Филипп пробивался сквозь стену моего безмолвия:
— Вы на лугу? Что за луг?
Все, что я видел, я мог бы назвать, мог бы даже сказать, что это за луг. Не хотелось.
— Вы стоите или идете? Вы один или там есть еще кто-нибудь?
Там никого не могло быть, кроме этих, всяческих крылатых, кроме какой-нибудь птички невинной или многоножек. Крохотная птичка может ведь и по воде пробежать, не проваливаясь, и на ветер лечь, развернув крылышки, не для полета — для скольжения, это у них вроде воздушных горок.
— Что ж, вы так и стоите?
— а что, уйти?
— Нет, зачем же, — явно обрадовавшись моим первым словам, живо откликнулся Филипп. — Посмотрите, может быть, кто-то там есть кроме вас.
И вот — на том краю луга стоял отец с огромным арбузом, о чем я и сообщил моему юному аналитику.
— Это он вам принес? — мягко, но настойчиво интересовался Филипп.
Я кивнул, потом сказал «да». Мне было приятно смотреть на своего старика, который был явлен мне с реалистической точностью: сухой, сутуловатый, волосы еще не седые, темные с проседью, родинка на щеке, за далью лет уже забытая мной, а теперь предъявленная вроде как для удостоверения личности. Но какие удостоверения, хрен собачий, я бы узнал его и без этих подробностей. Родной! Очень забыто родной. Вот он стоял живой, и хоть я прекрасно знал, что он умер, но это знание таяло пред его явленностью. Да, умер, но вот жив. Он оглянулся на что-то позади себя, испугав меня: а что, как уйдет, что, как неосмотрительно обернувшись, вдруг явит мне отсутствие спины. Так нет же, он был реален — одно плечо повыше, и ухо — изящное. Вот только пространство подшучивало надо мной: луг был велик, а отец виден, словно стоял рядом.
— Почему же отец не идет к вам, Митмих?
— Не может. Он же умер.
Я лгал, я обходил разговор о луге. и он мне мешал, мой врач. Жужжанье пчел не мешало, а вот разговор мешал. Почему не несет ко мне арбуза? Ха! я знал, что отец не может этого сделать и что я тоже не могу пересечь этот луг.
Что-то Филипп все же учуял насчет луга. Решил, что луг болотистый.
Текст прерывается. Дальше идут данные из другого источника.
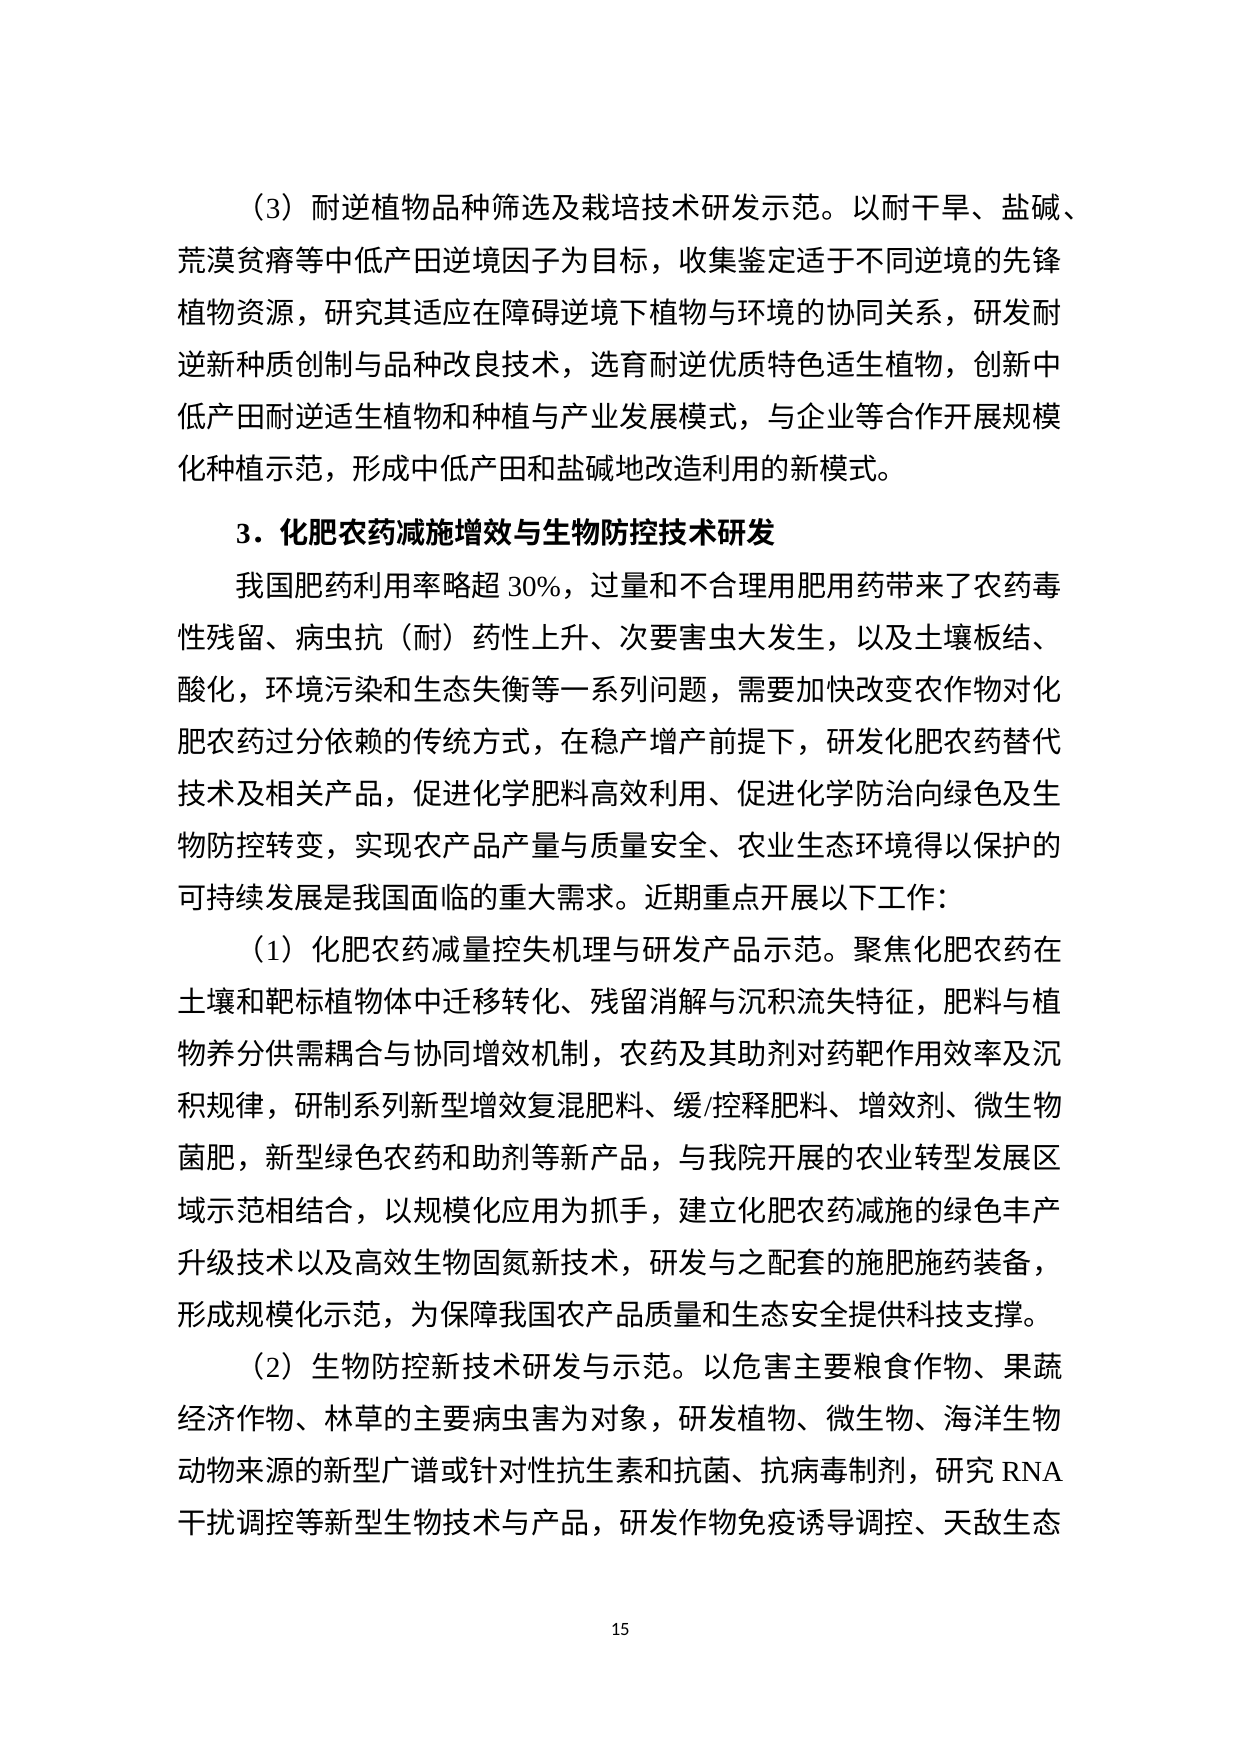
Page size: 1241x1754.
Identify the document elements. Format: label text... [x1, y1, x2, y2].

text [177, 1336, 1063, 1544]
text 我国肥药利用率略超30%，过量和不合理用肥用药带来了农药毒性残留、病虫抗（耐）药性上升、次要害虫大发生，以及土壤板结、酸化，环境污染和生态失衡等一系列问题，需要加快改变农作物对化肥农药过分依赖的传统方式，在稳产增产前提下，研发化肥农药替代技术及相关产品，促进化学肥料高效利用、促进化学防治向绿色及生物防控转变，实现农产品产量与质量安全、农业生态环境得以保护的可持续发展是我国面临的重大需求。近期重点开展以下工作： [177, 554, 1063, 919]
text （3）耐逆植物品种筛选及栽培技术研发示范。以耐干旱、盐碱、荒漠贫瘠等中低产田逆境因子为目标，收集鉴定适于不同逆境的先锋植物资源，研究其适应在障碍逆境下植物与环境的协同关系，研发耐逆新种质创制与品种改良技术，选育耐逆优质特色适生植物，创新中低产田耐逆适生植物和种植与产业发展模式，与企业等合作开展规模化种植示范，形成中低产田和盐碱地改造利用的新模式。 [177, 177, 1063, 490]
subtitle 3．化肥农药减施增效与生物防控技术研发 [177, 502, 1063, 554]
text （1）化肥农药减量控失机理与研发产品示范。聚焦化肥农药在土壤和靶标植物体中迁移转化、残留消解与沉积流失特征，肥料与植物养分供需耦合与协同增效机制，农药及其助剂对药靶作用效率及沉积规律，研制系列新型增效复混肥料、缓/控释肥料、增效剂、微生物菌肥，新型绿色农药和助剂等新产品，与我院开展的农业转型发展区域示范相结合，以规模化应用为抓手，建立化肥农药减施的绿色丰产升级技术以及高效生物固氮新技术，研发与之配套的施肥施药装备，形成规模化示范，为保障我国农产品质量和生态安全提供科技支撑。 [177, 919, 1063, 1336]
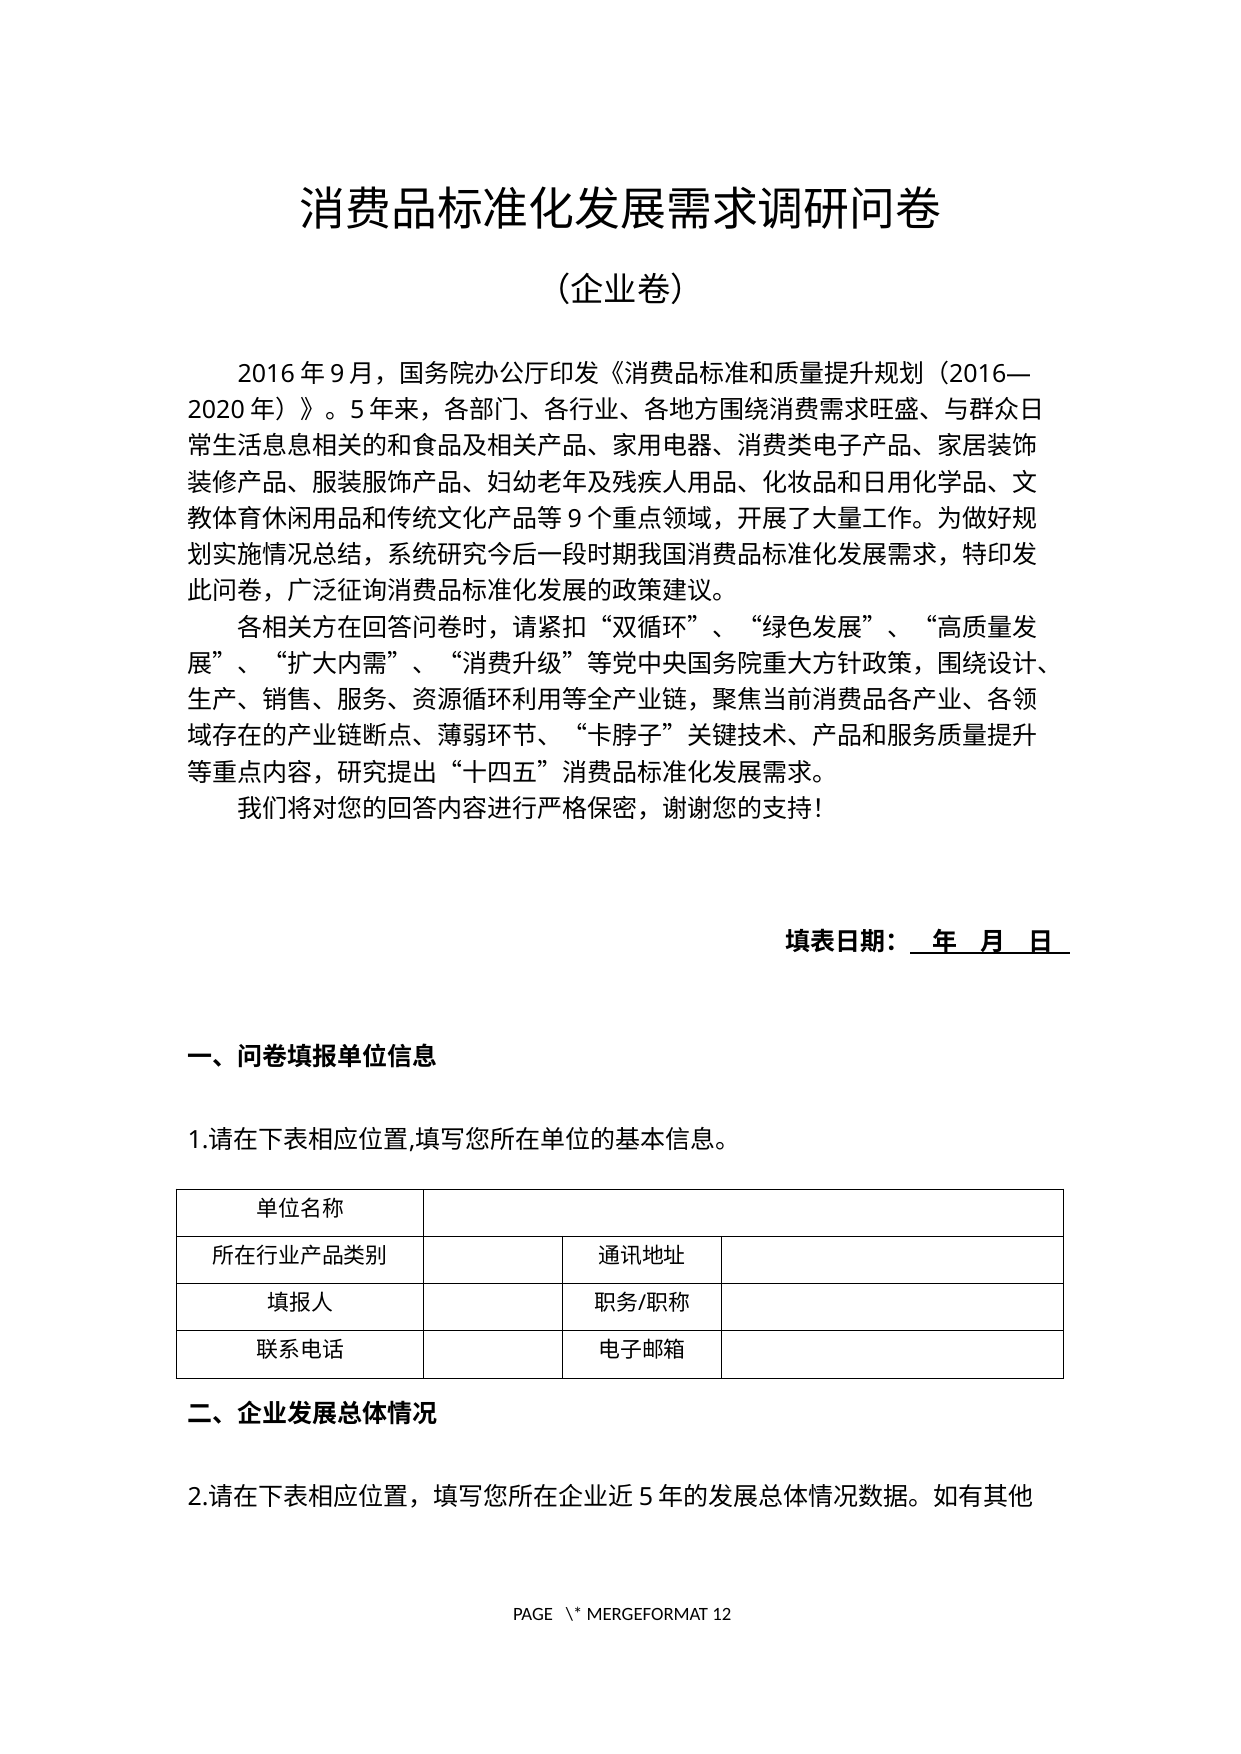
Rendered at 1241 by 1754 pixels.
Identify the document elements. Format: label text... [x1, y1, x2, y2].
Это позабавило меня — запах трав был такой сухой, в этих местах болот нет. Подобно гроссмейстеру, который в игре, вместо того чтобы просчитывать возможные ходы, все соображал рассеянно, как Айболиту вытащить из болота бегемота, я размышлял отвлеченно, что мог бы предпринять мой старик: катить арбуз, выталкивая его из ям, — не получится; в обход — не донести, тяжело; веревкой обвязать и волоком — но ухабно ведь. и нельзя, нельзя даже ему. Нет-нет, нельзя — несподручно, неухватно и просто нельзя. я уже плотно молчал, хотя и слышал доктора. я спешил насладиться явленностью отца, мягкостью его щеки, которой я не касался, изяществом его узкой, длинной руки — интеллигент в первом поколении, как, однако, он был изящен. Отец любил столярничать — и запах стружек проступил в воздухе. Запахи были отзывчивы, как и душа. я знал, что пребываю во внушенном полусне, но сон был реальностью, и только в нем, в этом пространстве, даровано мне было встретиться с батей. я благодарен был, как заключенный, свиданью. Величайший запрет — и редкостное исключение!